═════ Entries provided ═════

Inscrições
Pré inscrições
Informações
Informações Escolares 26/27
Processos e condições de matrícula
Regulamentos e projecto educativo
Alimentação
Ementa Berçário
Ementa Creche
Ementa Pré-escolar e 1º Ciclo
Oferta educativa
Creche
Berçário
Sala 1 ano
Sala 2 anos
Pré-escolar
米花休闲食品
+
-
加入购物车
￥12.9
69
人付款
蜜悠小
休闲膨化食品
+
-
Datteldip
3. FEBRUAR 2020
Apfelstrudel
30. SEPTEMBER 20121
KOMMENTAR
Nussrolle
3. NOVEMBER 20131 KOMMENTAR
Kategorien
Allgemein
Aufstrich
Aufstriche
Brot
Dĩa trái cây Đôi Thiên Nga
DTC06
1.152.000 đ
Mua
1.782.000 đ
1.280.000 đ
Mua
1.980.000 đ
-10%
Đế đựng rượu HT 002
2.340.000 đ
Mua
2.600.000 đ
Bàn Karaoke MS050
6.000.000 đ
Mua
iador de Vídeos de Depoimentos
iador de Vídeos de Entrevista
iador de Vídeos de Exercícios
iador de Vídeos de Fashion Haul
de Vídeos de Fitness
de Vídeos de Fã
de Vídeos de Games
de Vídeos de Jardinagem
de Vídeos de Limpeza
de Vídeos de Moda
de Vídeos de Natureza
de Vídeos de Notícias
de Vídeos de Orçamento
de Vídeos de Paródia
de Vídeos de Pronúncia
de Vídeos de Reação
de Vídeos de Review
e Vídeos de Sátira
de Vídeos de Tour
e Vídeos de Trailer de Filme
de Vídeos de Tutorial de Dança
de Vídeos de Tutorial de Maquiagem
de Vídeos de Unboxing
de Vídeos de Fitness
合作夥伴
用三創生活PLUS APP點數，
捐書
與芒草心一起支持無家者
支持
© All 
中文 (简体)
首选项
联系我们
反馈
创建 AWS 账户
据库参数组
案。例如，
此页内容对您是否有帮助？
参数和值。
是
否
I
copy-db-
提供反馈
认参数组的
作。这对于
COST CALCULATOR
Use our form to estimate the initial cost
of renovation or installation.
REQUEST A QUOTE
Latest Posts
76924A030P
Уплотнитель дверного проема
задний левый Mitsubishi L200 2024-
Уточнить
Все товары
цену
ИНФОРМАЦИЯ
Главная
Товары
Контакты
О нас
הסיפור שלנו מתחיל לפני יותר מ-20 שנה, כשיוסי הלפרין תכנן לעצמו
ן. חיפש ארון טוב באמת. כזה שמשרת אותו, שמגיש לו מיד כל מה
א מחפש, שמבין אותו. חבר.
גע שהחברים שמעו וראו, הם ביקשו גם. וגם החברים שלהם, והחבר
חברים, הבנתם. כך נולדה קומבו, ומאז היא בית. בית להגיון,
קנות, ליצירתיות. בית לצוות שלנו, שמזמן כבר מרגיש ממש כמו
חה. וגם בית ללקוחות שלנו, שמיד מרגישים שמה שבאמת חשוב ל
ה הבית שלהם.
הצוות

═════

**To do**
Every line above carrying the word "שלהם" needs to be shown.

**Solution for this problem**
גע שהחברים שמעו וראו, הם ביקשו גם. וגם החברים שלהם, והחבר
ה הבית שלהם.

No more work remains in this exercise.